(Your goal):
Return the stretch of the timestamping patch note below from "Check if the" through "SCHED and SND.", copied word for word.

(Passage):
★ ★ ★

Check the safety issues by accessing a few bpf calls in
bpf_test_access_bpf_calls() which are implemented in the patch 3 and 4.

Check if the bpf timestamping can co-exist with socket timestamping.

There remains a few realistic things[1][2] to highlight:
1. in general a packet may pass through multiple qdiscs. For instance
with bonding or tunnel virtual devices in the egress path.
2. packets may be resent, in which case an ACK might precede a repeat
SCHED and SND.
3. erroneous or malicious peers may also just never send an ACK.

[1]: https://lore.kernel.org/all/67a389af981b0_14e0832949d@xxxxxxxxxxxxxxxxxxxxxx.notmuch/
[2]: https://lore.kernel.org/all/c329a0c1-239b-4ca1-91f2-cb30b8dd2f6a@xxxxxxxxx/

Signed-off-by: Jason Xing <kerneljasonxing@xxxxxxxxx>
---
  .../bpf/prog_tests/net_timestamping.c         | 231 +++++++++++++++++
  .../selftests/bpf/progs/net_timestamping.c    | 244 ++++++++++++++++++
  2 files changed, 475 insertions(+)

★ ★ ★

(Entries shown):
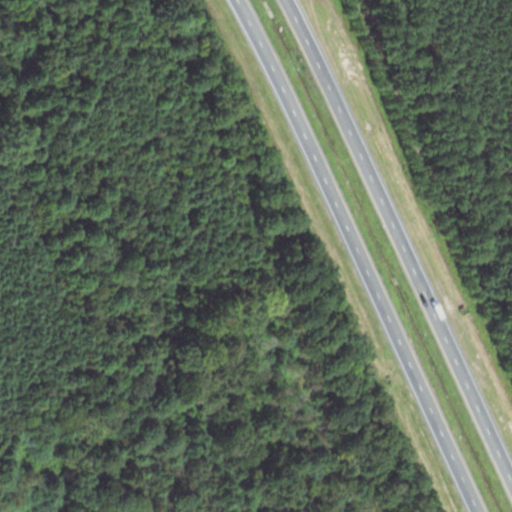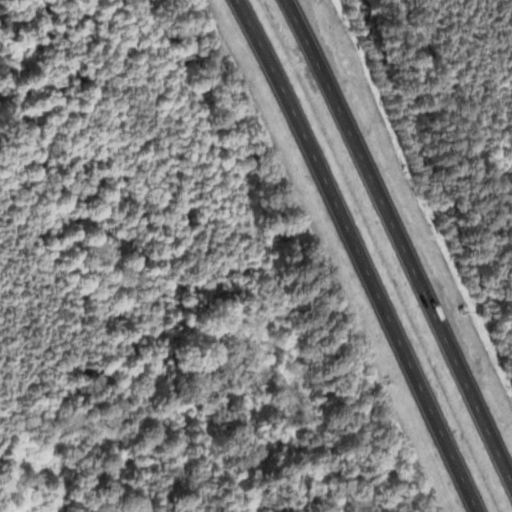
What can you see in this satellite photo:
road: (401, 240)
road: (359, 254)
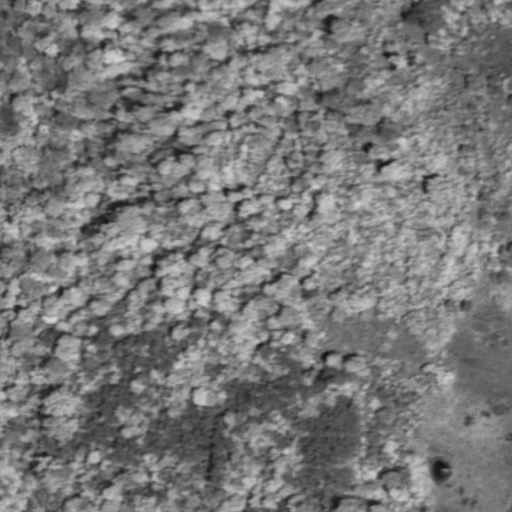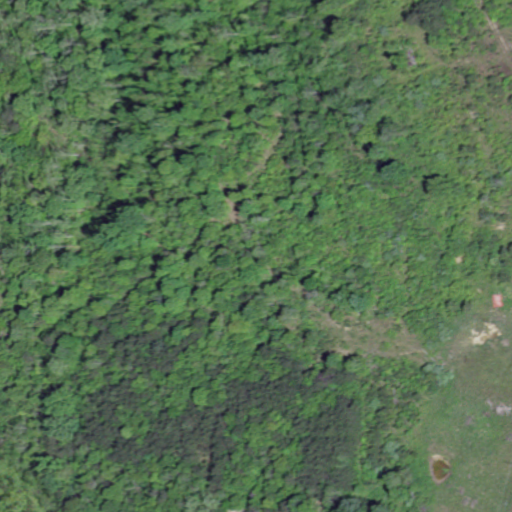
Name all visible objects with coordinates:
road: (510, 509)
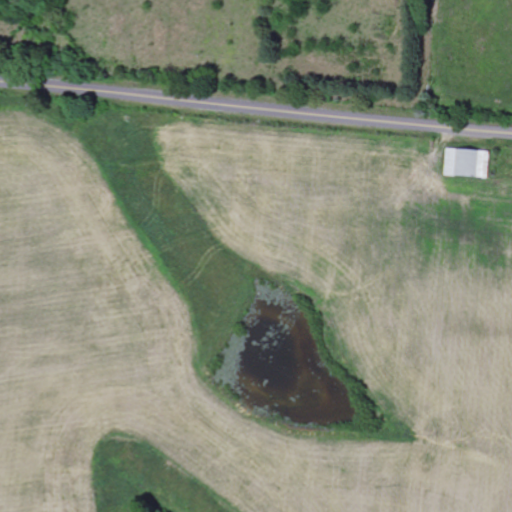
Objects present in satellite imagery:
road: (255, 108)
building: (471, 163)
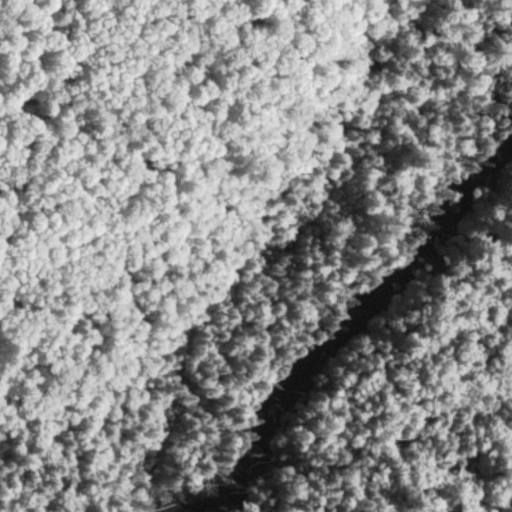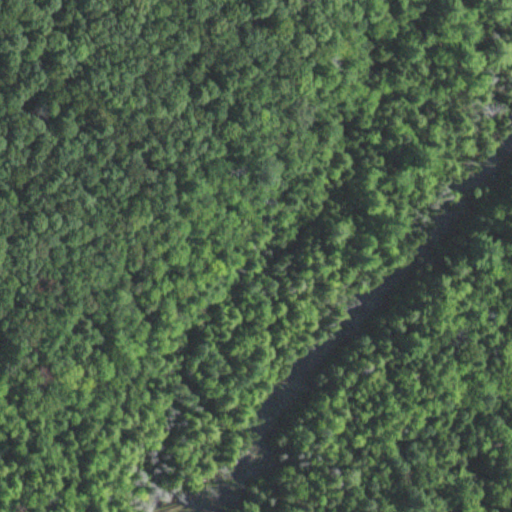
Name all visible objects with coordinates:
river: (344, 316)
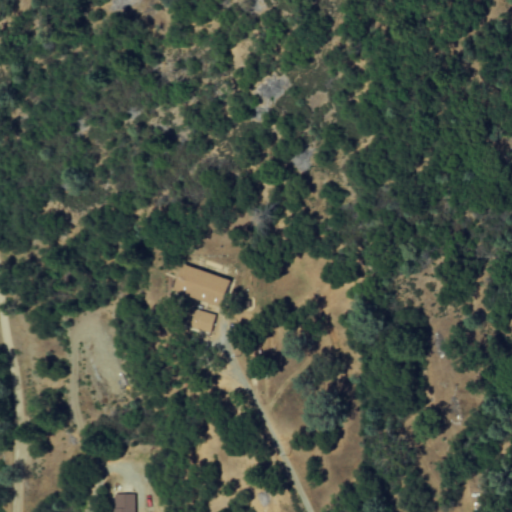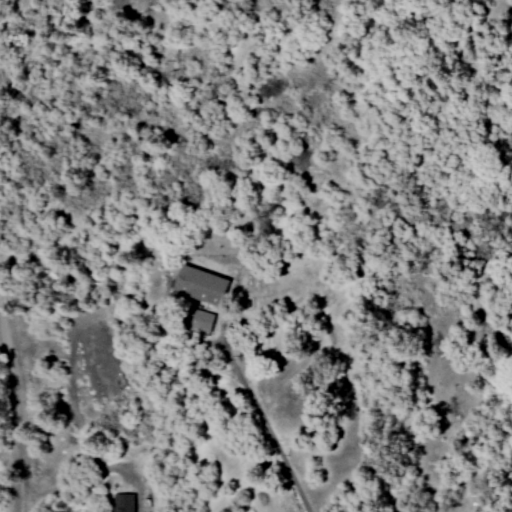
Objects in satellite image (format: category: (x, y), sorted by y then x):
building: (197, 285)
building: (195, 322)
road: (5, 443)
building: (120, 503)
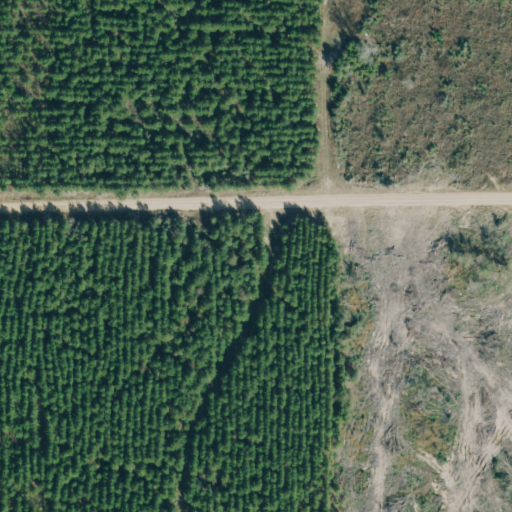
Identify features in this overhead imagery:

★ ★ ★

(Result of this task):
Check if the bpf timestamping can co-exist with socket timestamping.

There remains a few realistic things[1][2] to highlight:
1. in general a packet may pass through multiple qdiscs. For instance
with bonding or tunnel virtual devices in the egress path.
2. packets may be resent, in which case an ACK might precede a repeat
SCHED and SND.